**Exercise objective**
According to the patent application, the integral ferrule-header joining method is commonly used to manufacture what?

**Text segment**
Patent Application
20100052318
This invention generally relates to a system and method of joining a tube to a header, more particularly, an assembly of a fluid transporting tube and a header joined using a ferrule.
Much development has been made in the area of joints formed between ends of fluid transporting tubes and a header plate receiving those tubes. For example, various methods of joining fluid tubes, such as coolant tubes, to a header has been developed to extend duration and durability of heat exchangers.
One of the well known methods of joining a tube to a header involves a ferrule. Often, a ferrule is designed to gradually transfer stress from the tube to the ferrule, thereby increasing allowable loading and life span of the joint. Without the ferrule, a header-tube joint is subjected to a maximum stress of the system, and thus, often becomes a point of failure. In some applications, the ferrule is integrally formed with the header, wherein the tube is received and seated. Such a joining method using an integral ferrule-header is commonly practiced in manufacturing of afterburner spray bars for some jet engines.
There are several limitations with the integral ferrule-header designs. First, the integral ferrule-header systems can be relatively costly to manufacture. This is because manufacturing of the integral ferrule-header can involve complex engineering and equipment, which can be a lengthy and expensive process. Second, a design of the integral ferrule-header is limited by current manufacturing capabilities, which often does not allow for production of a desired geometry of a ferrule-header. Further, in such a ferrule-header system a stress concentration can be induced in the tube proximate a ferrule.

Stored data entries:
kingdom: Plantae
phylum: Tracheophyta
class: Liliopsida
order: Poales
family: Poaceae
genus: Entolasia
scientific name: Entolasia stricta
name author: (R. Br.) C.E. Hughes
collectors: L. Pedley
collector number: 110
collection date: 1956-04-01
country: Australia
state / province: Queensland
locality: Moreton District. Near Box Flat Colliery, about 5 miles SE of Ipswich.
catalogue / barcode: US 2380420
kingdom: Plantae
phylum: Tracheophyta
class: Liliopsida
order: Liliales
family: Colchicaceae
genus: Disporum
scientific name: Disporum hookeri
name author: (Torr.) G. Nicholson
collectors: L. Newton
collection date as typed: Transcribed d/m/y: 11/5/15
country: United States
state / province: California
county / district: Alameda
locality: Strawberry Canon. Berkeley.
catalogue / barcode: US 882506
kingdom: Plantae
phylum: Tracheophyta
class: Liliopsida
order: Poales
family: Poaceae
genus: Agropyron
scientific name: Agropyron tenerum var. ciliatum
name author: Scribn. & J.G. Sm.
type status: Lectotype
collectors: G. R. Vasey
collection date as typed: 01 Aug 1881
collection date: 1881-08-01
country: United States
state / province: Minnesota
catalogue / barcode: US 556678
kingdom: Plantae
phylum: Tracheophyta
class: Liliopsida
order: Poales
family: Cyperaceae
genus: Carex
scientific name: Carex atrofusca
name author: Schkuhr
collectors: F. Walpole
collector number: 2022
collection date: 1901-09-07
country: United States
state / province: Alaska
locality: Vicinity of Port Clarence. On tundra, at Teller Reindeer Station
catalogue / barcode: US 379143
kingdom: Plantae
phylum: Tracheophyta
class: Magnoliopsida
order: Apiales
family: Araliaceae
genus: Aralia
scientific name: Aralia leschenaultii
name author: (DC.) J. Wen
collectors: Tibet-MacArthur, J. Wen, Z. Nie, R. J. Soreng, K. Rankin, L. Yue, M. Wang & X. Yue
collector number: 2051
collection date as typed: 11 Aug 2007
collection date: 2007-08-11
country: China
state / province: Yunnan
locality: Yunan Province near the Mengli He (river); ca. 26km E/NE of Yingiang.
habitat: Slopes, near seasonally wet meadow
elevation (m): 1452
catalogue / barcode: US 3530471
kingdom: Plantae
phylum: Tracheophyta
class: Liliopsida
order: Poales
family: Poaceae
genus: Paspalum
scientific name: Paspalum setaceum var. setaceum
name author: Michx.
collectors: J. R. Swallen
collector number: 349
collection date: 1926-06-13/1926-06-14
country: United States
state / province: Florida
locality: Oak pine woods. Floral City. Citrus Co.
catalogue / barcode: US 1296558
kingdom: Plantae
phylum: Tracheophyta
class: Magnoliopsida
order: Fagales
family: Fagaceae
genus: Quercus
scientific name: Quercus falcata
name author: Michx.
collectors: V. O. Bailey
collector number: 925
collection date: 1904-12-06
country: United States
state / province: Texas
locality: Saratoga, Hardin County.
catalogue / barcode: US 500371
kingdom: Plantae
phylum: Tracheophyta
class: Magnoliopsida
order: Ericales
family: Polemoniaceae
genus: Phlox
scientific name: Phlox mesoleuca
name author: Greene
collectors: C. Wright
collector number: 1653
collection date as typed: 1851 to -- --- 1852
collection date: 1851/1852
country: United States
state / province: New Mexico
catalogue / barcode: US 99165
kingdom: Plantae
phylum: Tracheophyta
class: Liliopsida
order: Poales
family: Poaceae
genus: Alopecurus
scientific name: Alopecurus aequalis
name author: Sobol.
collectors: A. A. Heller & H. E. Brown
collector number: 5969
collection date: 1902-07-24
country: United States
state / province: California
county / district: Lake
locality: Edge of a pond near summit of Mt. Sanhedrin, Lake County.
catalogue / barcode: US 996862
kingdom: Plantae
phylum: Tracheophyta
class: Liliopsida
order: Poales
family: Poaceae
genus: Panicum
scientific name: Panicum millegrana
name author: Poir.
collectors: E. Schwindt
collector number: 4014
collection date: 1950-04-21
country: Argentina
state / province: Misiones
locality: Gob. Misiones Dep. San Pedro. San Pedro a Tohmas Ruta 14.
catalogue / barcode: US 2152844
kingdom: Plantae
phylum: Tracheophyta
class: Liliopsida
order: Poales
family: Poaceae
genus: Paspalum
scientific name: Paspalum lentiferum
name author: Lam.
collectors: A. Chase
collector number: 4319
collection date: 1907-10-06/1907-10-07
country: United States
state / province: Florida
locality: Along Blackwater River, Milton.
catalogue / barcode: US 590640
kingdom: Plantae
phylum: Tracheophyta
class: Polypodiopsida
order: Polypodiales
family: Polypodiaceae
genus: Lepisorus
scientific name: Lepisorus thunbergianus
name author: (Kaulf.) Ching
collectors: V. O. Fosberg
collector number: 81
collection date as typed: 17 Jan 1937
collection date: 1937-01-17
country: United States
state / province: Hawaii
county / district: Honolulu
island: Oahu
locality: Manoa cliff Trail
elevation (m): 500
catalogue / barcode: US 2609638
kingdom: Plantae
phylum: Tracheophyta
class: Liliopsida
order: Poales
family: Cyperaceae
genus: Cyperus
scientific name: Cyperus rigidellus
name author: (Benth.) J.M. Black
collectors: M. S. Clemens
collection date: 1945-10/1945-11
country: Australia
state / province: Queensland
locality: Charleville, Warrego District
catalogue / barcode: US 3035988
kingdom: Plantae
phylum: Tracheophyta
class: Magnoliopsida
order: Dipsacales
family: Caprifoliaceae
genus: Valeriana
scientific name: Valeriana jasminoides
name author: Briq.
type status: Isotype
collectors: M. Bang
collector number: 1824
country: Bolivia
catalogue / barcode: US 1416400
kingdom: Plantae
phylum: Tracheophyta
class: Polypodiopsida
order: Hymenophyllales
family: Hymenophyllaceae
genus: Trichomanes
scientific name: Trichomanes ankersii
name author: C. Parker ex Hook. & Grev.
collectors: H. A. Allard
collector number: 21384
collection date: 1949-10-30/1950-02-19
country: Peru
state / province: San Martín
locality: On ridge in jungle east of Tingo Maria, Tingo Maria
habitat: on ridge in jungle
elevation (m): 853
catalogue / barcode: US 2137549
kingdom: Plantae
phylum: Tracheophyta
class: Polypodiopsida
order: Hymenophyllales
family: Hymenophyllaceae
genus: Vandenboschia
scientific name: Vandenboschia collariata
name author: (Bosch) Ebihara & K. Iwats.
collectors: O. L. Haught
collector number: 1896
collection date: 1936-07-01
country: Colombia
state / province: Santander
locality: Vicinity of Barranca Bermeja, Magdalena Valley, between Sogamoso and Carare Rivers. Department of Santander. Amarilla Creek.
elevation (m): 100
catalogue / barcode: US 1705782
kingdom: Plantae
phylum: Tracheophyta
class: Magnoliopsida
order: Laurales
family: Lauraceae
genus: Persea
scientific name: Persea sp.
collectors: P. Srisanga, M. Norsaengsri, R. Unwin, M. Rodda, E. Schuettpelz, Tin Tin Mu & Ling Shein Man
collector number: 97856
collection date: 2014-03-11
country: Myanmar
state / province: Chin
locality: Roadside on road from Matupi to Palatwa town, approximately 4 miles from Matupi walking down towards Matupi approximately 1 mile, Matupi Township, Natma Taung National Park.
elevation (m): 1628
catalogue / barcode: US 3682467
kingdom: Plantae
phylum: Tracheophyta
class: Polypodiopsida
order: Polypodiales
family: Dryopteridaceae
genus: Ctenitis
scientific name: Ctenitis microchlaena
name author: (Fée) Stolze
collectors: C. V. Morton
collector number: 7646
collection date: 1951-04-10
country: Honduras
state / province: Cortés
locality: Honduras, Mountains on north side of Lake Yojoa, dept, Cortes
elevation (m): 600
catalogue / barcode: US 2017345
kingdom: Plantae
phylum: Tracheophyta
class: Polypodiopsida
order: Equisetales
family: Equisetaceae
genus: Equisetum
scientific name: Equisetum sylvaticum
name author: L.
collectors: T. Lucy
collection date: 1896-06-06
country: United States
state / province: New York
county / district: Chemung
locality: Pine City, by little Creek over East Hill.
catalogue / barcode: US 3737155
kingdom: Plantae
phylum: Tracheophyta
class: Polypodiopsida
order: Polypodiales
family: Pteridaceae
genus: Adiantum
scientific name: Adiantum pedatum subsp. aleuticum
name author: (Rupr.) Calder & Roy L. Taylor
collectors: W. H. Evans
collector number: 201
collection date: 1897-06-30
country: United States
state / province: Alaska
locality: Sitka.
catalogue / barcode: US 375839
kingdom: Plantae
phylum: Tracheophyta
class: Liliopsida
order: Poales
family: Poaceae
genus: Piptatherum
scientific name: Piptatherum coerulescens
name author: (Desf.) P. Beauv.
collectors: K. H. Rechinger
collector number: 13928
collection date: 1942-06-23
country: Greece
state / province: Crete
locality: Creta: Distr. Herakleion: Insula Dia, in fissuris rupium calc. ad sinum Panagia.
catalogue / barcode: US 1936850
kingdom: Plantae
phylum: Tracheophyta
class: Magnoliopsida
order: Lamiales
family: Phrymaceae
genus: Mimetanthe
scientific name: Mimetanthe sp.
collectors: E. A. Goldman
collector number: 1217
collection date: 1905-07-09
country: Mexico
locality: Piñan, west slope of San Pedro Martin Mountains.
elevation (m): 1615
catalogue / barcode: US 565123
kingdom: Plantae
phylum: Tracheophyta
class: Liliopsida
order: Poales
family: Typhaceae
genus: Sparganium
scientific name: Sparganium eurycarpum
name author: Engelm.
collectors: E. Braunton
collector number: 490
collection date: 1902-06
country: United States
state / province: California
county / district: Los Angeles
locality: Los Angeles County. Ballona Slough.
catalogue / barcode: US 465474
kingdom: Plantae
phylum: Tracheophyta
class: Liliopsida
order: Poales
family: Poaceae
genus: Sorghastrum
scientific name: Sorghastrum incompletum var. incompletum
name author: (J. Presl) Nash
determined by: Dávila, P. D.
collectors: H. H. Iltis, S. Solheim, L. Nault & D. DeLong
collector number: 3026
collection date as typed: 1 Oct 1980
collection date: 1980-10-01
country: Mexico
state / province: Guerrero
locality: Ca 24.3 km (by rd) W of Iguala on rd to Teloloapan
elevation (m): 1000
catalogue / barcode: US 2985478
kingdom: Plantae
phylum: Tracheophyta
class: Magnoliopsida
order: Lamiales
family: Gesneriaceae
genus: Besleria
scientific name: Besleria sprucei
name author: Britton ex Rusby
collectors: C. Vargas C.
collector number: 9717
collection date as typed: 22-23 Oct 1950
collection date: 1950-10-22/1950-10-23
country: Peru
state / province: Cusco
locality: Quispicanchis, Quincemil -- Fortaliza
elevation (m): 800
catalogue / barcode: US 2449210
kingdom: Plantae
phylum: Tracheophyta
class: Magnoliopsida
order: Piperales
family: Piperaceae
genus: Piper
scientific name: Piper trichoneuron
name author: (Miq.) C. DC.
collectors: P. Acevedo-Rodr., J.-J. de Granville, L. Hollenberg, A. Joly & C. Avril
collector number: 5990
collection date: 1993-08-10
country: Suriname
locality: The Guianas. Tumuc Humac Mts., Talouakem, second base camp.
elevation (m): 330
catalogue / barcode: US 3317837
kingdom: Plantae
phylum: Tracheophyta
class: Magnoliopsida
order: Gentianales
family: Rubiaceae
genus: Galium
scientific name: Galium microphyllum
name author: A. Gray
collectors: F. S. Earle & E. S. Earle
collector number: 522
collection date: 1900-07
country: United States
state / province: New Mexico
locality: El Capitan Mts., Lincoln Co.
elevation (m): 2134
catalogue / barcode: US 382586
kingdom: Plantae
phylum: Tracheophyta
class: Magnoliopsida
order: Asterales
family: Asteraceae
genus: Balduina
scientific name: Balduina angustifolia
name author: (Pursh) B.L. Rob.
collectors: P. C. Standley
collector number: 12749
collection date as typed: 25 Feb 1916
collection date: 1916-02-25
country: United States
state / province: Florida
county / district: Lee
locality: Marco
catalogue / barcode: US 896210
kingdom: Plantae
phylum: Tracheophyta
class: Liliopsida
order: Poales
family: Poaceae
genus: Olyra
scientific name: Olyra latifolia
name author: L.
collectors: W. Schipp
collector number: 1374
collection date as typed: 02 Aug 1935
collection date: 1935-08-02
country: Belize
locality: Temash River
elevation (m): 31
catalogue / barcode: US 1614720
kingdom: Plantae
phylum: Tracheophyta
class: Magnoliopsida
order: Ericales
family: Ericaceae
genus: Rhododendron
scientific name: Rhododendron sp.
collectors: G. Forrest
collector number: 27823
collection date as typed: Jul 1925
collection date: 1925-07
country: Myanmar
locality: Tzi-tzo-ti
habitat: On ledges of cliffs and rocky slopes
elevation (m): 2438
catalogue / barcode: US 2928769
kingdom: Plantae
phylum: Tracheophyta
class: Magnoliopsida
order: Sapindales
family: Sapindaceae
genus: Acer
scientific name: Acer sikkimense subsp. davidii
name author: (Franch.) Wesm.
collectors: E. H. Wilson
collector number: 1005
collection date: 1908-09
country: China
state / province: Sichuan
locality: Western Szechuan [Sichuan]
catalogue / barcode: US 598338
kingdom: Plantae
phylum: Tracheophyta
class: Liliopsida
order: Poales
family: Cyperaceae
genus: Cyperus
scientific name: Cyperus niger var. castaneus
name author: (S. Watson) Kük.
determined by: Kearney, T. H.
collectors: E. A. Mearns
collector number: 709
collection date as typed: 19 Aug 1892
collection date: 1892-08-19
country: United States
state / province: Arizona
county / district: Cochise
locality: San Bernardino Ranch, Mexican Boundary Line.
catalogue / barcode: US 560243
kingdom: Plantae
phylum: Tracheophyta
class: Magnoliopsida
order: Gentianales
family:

**Result of the exercise**
Afterburner spray bars for some jet engines.